Roy Goode is of course an illiterate orphan raised on the random violence of the Wild West, by Frank and his outlaws. Like old Huck, he runs away, but he’s running toward civilization—he learns to read, and when it comes to going west, he’s headed toward something, toward his brother in California, whose heartbreaking letter from another time zone frames the story. Roy learns to read so he can remove himself from the fate determined by an unopened letter.
Roy arrives on horseback at Alice Fletcher’s ranch after dark, and she shoots him, for that reason—he has no reason for encroaching on her territory. But she misses her target, his head, and he lives.
Her mother-in-law, an old squaw, nurses him back to life—he’s already been wounded in flight by Frank’s gang—and her grandson, another renegade, an Indian boy, falls in love with this same man, who, like Shane, appears out of nowhere, as the embodiment and the prediction of all that is inexplicable. Where did he come from? They have to care, but they don’t know how, and neither do the rest of us, until the eve of his departure. That’s when Alice makes love to him, when he’s bound to leave, long after she’s left him wounded.

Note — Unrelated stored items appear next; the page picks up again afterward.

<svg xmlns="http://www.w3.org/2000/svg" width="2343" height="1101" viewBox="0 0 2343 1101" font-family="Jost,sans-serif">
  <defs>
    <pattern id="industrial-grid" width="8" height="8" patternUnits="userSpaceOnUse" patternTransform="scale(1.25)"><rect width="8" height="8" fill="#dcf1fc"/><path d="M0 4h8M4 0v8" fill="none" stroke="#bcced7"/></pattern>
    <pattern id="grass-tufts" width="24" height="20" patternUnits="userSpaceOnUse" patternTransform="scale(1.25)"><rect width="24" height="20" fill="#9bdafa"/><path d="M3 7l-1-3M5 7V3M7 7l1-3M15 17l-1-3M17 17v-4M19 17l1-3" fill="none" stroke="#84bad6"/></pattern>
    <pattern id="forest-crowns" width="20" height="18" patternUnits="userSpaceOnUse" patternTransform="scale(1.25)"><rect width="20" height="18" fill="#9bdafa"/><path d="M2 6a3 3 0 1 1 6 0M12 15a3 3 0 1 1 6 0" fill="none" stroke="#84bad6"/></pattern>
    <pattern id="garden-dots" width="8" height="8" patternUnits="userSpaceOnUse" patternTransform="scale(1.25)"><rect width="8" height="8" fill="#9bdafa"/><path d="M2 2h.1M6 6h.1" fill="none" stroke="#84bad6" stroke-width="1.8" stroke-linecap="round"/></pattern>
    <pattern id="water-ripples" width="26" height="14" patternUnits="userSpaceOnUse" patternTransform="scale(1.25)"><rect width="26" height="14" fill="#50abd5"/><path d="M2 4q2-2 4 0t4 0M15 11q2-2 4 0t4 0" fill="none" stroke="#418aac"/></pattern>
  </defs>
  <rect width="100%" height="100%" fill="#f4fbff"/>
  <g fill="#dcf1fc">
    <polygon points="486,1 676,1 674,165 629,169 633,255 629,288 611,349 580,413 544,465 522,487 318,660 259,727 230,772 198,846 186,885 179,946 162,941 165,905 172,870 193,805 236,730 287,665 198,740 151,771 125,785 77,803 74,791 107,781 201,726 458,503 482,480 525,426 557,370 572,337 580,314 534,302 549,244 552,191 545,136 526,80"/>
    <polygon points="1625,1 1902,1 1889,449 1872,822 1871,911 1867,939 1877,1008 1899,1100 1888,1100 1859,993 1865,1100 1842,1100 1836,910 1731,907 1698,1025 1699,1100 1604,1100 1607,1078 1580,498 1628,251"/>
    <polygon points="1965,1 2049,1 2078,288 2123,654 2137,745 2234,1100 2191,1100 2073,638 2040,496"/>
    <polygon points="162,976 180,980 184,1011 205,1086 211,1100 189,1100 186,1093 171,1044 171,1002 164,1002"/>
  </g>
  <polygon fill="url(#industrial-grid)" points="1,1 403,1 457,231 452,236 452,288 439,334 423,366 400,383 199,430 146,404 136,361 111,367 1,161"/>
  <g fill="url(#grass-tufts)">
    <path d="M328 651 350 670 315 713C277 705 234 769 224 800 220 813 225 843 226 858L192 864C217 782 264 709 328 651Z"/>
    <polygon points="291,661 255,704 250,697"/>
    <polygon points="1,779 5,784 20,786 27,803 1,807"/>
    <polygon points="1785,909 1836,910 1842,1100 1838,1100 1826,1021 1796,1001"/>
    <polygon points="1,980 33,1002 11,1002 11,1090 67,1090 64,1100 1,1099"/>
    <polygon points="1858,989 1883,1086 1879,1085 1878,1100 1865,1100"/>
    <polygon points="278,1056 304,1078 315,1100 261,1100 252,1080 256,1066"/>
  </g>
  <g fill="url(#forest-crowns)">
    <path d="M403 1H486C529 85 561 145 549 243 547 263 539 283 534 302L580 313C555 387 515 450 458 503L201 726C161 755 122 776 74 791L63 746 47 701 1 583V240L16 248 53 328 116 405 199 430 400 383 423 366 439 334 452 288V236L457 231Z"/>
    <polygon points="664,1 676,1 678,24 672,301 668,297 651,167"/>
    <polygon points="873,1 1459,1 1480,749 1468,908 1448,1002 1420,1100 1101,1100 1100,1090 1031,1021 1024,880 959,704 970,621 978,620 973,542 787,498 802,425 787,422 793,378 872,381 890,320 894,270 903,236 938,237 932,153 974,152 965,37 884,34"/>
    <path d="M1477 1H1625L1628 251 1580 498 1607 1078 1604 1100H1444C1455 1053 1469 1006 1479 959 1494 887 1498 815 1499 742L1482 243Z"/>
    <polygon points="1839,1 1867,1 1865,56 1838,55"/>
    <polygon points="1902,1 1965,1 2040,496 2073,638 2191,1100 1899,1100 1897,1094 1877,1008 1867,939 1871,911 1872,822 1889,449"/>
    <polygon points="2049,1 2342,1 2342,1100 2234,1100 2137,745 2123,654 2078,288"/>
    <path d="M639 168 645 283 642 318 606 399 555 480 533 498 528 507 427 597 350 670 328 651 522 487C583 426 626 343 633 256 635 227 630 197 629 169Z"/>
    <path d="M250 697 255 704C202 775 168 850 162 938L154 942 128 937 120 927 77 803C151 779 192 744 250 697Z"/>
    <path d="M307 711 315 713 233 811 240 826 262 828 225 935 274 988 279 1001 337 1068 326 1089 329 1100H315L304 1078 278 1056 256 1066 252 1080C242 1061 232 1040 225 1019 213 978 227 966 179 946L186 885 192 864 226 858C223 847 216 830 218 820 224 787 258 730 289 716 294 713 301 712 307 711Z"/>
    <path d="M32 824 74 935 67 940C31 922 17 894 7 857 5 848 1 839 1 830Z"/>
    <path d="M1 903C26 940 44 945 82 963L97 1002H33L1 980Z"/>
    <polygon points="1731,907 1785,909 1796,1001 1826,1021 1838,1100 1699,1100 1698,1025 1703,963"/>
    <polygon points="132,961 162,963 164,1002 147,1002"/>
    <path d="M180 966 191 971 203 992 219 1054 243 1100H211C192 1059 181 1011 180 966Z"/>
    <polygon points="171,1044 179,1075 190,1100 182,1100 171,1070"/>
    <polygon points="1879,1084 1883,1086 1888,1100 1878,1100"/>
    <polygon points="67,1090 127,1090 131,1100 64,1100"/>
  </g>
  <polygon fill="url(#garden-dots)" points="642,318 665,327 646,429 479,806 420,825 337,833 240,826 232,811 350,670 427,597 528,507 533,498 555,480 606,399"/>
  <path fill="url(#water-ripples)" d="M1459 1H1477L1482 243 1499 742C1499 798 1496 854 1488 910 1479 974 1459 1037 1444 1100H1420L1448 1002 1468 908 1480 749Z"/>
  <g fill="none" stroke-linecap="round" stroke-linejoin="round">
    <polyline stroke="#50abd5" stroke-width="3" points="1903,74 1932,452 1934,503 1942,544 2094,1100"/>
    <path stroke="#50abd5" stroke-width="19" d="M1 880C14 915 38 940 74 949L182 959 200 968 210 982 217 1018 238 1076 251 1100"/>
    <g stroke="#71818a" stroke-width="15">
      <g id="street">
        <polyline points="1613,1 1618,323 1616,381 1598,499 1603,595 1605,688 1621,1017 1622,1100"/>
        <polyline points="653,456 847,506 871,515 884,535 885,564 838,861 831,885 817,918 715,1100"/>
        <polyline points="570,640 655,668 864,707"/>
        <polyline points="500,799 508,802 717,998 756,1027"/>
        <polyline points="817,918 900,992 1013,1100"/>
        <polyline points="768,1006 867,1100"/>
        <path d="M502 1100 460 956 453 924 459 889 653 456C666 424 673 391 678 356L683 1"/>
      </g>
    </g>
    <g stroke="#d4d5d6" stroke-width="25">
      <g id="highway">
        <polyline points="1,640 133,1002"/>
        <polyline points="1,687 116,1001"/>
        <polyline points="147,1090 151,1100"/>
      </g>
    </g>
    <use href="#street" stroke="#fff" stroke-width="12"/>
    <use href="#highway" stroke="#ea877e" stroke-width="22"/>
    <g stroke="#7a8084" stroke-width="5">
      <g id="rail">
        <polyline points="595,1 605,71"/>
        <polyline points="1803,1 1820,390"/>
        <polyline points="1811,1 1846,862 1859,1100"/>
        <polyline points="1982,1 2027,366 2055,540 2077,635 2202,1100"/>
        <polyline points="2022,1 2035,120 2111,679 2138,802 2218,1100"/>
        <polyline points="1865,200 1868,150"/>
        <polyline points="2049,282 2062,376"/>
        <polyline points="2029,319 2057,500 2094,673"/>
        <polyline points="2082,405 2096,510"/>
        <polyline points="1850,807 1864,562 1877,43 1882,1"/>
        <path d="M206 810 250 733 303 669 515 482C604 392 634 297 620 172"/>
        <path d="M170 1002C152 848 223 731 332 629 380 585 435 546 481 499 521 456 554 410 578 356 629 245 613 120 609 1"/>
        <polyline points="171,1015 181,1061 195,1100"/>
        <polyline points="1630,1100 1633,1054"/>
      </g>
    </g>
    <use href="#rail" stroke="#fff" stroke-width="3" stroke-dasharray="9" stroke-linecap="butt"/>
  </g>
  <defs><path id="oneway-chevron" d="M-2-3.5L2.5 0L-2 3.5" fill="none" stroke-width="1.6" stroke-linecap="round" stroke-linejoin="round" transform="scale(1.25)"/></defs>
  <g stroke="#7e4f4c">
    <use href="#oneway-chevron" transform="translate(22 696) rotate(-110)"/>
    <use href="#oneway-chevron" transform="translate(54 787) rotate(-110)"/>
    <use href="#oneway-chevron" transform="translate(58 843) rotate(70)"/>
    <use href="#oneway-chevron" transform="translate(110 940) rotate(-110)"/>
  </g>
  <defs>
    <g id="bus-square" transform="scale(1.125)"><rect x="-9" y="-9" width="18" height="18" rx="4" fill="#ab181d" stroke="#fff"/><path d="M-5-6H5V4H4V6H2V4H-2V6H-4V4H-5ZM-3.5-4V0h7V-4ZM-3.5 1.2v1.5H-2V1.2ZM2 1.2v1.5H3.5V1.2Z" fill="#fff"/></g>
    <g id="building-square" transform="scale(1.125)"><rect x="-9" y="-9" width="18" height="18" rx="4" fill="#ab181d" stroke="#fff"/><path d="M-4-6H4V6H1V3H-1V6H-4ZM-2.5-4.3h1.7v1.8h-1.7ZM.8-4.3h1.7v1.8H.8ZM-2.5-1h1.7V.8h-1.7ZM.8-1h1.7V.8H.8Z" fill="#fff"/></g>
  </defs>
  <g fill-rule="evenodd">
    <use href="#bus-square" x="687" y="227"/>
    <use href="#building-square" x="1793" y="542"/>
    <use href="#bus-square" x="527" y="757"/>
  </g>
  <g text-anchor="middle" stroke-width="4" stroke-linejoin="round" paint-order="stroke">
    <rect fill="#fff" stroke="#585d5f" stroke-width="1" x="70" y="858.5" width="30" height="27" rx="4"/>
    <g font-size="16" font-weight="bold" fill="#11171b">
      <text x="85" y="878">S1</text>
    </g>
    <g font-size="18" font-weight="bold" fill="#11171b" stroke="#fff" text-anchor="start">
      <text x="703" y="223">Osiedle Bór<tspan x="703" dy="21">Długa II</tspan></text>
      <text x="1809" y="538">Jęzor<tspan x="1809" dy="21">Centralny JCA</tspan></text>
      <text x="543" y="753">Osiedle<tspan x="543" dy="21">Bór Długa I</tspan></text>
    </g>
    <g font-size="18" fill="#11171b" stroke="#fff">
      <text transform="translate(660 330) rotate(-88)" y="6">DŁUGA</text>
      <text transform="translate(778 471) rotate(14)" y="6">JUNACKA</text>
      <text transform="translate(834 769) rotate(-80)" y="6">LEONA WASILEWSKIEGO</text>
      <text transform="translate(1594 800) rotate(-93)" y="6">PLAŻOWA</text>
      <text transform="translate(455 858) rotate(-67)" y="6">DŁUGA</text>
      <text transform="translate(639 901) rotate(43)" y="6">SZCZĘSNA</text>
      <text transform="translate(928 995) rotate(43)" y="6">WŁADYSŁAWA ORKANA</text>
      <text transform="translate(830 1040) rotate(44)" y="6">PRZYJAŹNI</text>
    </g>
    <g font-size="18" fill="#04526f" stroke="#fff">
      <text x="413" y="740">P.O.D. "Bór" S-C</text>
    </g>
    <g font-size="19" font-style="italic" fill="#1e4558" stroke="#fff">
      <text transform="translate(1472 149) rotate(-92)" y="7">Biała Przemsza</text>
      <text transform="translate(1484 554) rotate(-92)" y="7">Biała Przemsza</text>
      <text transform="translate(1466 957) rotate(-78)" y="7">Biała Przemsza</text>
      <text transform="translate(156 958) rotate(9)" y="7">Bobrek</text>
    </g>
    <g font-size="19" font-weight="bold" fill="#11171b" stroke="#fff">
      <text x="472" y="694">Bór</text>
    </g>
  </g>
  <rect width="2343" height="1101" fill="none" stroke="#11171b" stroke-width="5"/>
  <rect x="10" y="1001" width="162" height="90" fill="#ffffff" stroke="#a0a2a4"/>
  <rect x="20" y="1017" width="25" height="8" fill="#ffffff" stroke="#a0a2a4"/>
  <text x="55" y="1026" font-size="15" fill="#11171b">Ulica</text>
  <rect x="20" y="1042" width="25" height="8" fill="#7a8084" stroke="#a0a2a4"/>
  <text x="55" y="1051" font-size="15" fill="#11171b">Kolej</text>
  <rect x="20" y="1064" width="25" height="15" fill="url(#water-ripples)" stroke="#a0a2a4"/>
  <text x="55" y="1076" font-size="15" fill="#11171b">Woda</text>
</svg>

Now Frank Griffin is Roy’ Goode’s father, in effect. But Roy has reversed the castration complex—you’d better fear the Father because he can make you impotent—by shooting off Frank’s left arm during the escape from Creede. Amputation is castration, as we know from The Best Years of Our Lives. What then? Well then, as a result, the Father’s urge to vengeance knows no limits. There will be blood, and everybody will end up wounded.
And Good Christ, is there ever more blood. I‘ve never seen anything so frontally violent, not The Sopranos, not Wired, nor Breaking Bad. It’s breathtaking, the way that lives get taken in this series, sometimes casually, but always with a purpose. Get ready.
Because the weapons are wielded by the bad guys, or by the women and the Buffalo Soldiers, the black enclave upstream, yes, probably a screenwriter’s afterthought. In Episode 2, the new woman, now dressed like a man, outdraws Whitey, the proud deputy, the skinny white man who wants to be the gunslinger, but the black folk are destroyed in Episode 7. Where, then, will you stand, as a viewer of these catastrophes?
Probably with Roy and his doppelganger, Bill La Nue, now there’s a nice Jamesian touch—he’s the new man? No, he’s the disgraced sheriff of LaBelle whose eyesight is failing. Hello, Oedipus.
These are the two men, Roy and wild Bill, who ride back into town just as Frank and his crew are about to overwhelm the women who have armed themselves against this invasion. The two men keep shooting in this swirl of dust, which seems improbable or pointless in a staged place we’re supposed to be able to see—where are we now?—and yet they prevail. We believe they were the difference in this gunfight.
Roy and Frank face off in the end, and the son kills the father, speaking of reversals. Then Roy heads west, according to the map in his brother’s letter, and according to that other map, the one that charts a moral universe where Bill La Nue and Alice Fletcher can pair off. Roy’s the hero, remember, he lives by the law of dreams—keep moving, or die. But also remember that what he leaves behind is a world ruled by women.